◆ **RAW DATA**:
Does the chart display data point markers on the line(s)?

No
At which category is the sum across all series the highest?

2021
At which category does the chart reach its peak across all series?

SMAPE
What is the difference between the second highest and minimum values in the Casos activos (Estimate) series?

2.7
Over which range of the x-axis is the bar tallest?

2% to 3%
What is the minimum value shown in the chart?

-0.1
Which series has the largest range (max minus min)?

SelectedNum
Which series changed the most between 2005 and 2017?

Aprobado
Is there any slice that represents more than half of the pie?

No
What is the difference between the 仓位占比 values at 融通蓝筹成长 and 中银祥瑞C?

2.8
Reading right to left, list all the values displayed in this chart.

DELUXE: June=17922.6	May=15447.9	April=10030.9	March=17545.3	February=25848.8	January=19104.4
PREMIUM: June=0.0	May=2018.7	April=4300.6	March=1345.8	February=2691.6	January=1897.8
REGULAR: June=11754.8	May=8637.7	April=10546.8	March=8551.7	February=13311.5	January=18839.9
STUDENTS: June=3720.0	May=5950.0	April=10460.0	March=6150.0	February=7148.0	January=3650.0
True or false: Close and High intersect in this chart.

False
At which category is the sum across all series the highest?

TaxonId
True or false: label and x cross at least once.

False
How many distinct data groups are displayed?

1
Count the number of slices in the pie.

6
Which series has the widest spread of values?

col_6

◆ **EXERCISE**: Print all of the rows above again, reproducing every line character for character and in the same order.

◆ **ANSWER TO THE EXERCISE**:
Does the chart display data point markers on the line(s)?

No
At which category is the sum across all series the highest?

2021
At which category does the chart reach its peak across all series?

SMAPE
What is the difference between the second highest and minimum values in the Casos activos (Estimate) series?

2.7
Over which range of the x-axis is the bar tallest?

2% to 3%
What is the minimum value shown in the chart?

-0.1
Which series has the largest range (max minus min)?

SelectedNum
Which series changed the most between 2005 and 2017?

Aprobado
Is there any slice that represents more than half of the pie?

No
What is the difference between the 仓位占比 values at 融通蓝筹成长 and 中银祥瑞C?

2.8
Reading right to left, list all the values displayed in this chart.

DELUXE: June=17922.6	May=15447.9	April=10030.9	March=17545.3	February=25848.8	January=19104.4
PREMIUM: June=0.0	May=2018.7	April=4300.6	March=1345.8	February=2691.6	January=1897.8
REGULAR: June=11754.8	May=8637.7	April=10546.8	March=8551.7	February=13311.5	January=18839.9
STUDENTS: June=3720.0	May=5950.0	April=10460.0	March=6150.0	February=7148.0	January=3650.0
True or false: Close and High intersect in this chart.

False
At which category is the sum across all series the highest?

TaxonId
True or false: label and x cross at least once.

False
How many distinct data groups are displayed?

1
Count the number of slices in the pie.

6
Which series has the widest spread of values?

col_6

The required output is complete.